** WHAT TO DO **
Take the data below and extract the lines from the one with "for which dark" to the one with "Figure 7: Multibeam", inclusive, exactly as written.

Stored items
▼▼▼

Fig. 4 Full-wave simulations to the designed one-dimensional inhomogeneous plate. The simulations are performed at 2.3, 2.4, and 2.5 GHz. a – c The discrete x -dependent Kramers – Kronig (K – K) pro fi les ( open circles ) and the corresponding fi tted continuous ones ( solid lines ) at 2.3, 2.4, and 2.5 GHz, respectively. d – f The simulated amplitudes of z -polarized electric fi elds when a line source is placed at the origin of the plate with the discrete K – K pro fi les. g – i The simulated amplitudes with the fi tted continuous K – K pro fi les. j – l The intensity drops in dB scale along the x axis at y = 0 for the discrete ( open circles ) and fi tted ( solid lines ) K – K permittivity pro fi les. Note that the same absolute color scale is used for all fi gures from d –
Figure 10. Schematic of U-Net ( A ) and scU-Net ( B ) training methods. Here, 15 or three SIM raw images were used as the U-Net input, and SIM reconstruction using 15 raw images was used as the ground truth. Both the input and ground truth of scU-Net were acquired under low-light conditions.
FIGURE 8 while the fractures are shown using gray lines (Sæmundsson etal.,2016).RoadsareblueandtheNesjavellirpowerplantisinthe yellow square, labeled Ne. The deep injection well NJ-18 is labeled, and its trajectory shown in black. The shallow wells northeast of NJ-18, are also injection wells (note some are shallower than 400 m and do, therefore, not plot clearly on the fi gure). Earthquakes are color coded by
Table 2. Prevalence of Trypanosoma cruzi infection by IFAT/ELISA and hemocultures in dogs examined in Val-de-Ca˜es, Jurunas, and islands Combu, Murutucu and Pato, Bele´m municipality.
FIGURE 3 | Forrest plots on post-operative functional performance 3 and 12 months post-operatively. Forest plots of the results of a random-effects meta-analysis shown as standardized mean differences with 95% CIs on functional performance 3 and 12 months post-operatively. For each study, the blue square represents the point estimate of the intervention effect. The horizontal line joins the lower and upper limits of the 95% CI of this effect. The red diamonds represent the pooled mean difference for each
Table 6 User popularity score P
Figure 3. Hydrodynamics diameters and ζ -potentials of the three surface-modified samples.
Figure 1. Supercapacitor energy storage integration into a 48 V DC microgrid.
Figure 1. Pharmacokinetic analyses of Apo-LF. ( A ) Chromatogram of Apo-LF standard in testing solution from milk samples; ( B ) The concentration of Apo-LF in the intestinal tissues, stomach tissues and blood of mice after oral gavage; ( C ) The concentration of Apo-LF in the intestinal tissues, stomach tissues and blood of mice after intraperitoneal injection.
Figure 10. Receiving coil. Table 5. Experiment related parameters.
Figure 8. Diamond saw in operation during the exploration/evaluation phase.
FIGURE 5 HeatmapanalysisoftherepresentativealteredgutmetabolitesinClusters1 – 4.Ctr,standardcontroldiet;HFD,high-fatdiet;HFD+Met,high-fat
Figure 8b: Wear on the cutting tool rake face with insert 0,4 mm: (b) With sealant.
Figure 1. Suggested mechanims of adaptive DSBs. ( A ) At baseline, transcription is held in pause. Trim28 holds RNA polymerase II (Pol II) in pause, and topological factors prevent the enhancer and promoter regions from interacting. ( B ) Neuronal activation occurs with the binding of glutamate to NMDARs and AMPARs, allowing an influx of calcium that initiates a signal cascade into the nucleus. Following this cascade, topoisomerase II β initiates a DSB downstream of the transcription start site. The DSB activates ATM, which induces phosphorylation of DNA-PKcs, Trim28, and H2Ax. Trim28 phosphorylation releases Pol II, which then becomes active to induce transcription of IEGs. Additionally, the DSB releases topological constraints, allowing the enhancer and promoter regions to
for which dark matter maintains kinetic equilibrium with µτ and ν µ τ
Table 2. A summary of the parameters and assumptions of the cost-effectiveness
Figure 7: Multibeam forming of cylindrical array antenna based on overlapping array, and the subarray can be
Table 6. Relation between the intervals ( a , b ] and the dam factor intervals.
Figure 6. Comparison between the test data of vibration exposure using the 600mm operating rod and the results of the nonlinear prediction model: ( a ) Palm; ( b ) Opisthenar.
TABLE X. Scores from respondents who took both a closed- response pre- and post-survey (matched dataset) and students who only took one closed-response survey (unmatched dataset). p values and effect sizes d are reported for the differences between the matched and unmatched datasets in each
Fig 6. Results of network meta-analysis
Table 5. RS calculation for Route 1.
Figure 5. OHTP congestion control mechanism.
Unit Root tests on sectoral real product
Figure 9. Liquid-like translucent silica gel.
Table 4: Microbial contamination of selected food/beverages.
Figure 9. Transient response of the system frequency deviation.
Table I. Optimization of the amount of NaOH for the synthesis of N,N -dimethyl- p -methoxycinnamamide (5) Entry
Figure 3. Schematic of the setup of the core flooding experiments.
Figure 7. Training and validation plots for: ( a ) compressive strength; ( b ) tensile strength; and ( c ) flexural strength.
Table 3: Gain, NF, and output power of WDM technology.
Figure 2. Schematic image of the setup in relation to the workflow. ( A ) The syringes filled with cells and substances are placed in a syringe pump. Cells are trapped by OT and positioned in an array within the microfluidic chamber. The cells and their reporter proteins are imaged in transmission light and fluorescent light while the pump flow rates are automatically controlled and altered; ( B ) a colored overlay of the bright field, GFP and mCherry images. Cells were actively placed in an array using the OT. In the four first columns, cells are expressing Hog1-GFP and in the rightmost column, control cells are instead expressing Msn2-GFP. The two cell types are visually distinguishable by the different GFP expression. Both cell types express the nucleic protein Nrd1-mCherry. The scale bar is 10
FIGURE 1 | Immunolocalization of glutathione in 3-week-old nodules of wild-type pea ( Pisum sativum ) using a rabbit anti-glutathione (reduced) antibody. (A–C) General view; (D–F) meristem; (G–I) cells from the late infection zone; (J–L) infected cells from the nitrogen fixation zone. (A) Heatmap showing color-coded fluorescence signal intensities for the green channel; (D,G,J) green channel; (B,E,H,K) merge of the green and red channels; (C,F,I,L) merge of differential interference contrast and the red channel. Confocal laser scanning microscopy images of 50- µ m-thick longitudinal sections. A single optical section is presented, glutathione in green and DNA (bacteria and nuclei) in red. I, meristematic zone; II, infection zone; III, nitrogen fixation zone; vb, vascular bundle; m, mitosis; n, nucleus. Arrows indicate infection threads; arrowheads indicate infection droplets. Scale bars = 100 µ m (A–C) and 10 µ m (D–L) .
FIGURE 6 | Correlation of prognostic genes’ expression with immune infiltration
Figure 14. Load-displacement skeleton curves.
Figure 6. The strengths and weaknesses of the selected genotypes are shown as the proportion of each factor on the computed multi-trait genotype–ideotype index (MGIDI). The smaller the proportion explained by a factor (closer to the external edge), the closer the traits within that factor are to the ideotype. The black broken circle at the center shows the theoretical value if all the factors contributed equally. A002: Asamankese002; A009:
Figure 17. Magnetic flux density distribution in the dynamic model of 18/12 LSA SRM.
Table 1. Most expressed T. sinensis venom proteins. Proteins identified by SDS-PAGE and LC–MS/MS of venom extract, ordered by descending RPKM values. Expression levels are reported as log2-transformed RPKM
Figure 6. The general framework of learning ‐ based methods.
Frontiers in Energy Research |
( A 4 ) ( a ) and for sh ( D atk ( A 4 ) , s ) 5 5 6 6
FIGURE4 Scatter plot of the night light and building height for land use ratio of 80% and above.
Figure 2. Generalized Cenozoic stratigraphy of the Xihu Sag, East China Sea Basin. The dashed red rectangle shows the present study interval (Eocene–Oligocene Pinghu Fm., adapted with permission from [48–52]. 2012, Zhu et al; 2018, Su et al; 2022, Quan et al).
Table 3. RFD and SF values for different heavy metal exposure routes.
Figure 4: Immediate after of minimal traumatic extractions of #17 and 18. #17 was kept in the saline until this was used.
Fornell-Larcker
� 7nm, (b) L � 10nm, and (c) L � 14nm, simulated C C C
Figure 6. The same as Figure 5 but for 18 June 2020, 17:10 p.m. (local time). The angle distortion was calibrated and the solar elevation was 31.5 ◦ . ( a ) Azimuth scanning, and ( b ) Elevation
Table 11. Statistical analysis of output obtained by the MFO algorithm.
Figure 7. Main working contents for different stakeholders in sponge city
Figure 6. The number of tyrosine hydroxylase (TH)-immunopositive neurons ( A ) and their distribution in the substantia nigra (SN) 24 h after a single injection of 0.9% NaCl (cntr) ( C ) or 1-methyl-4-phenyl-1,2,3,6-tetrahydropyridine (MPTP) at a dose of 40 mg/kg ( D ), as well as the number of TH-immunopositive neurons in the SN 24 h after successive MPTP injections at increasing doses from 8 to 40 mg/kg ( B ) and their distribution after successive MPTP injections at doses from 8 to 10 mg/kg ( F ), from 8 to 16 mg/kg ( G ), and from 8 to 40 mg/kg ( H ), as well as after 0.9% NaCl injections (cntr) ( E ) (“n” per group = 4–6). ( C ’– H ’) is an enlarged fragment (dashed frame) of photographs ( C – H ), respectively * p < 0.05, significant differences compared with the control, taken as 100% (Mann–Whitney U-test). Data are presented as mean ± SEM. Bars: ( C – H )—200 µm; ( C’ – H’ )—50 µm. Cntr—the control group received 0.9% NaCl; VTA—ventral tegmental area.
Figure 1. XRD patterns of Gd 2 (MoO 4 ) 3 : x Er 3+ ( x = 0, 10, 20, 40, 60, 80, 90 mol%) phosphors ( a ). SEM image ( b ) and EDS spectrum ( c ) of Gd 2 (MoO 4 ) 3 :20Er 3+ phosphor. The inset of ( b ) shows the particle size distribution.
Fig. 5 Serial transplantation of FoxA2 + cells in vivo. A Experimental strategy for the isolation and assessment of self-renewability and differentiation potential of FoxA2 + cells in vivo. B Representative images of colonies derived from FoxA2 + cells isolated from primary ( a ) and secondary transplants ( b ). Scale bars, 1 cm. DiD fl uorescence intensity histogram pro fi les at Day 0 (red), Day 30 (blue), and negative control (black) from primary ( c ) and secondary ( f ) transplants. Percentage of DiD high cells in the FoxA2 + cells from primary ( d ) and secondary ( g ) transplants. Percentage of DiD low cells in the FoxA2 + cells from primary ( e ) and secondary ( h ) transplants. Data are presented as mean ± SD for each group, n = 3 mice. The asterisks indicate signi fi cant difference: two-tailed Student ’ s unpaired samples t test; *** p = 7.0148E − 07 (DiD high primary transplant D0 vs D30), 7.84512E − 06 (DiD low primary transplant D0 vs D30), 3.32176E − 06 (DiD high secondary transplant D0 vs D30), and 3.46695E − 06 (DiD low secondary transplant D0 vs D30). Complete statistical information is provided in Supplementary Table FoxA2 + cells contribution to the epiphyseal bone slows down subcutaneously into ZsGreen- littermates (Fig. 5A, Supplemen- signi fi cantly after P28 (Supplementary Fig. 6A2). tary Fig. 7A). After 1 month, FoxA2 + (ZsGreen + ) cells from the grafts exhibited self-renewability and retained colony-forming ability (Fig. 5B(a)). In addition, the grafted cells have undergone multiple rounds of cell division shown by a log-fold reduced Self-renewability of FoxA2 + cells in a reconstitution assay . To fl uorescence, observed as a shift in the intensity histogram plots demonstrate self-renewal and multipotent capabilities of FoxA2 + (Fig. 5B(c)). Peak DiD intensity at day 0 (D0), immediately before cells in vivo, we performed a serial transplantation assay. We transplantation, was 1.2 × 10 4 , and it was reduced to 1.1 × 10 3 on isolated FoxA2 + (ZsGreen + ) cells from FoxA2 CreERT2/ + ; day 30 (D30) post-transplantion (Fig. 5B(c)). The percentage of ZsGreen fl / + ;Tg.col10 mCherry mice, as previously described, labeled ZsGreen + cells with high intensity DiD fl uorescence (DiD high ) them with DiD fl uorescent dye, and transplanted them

▲▲▲

** RESPONSE BELOW **
for which dark matter maintains kinetic equilibrium with µτ and ν µ τ
Table 2. A summary of the parameters and assumptions of the cost-effectiveness
Figure 7: Multibeam forming of cylindrical array antenna based on overlapping array, and the subarray can be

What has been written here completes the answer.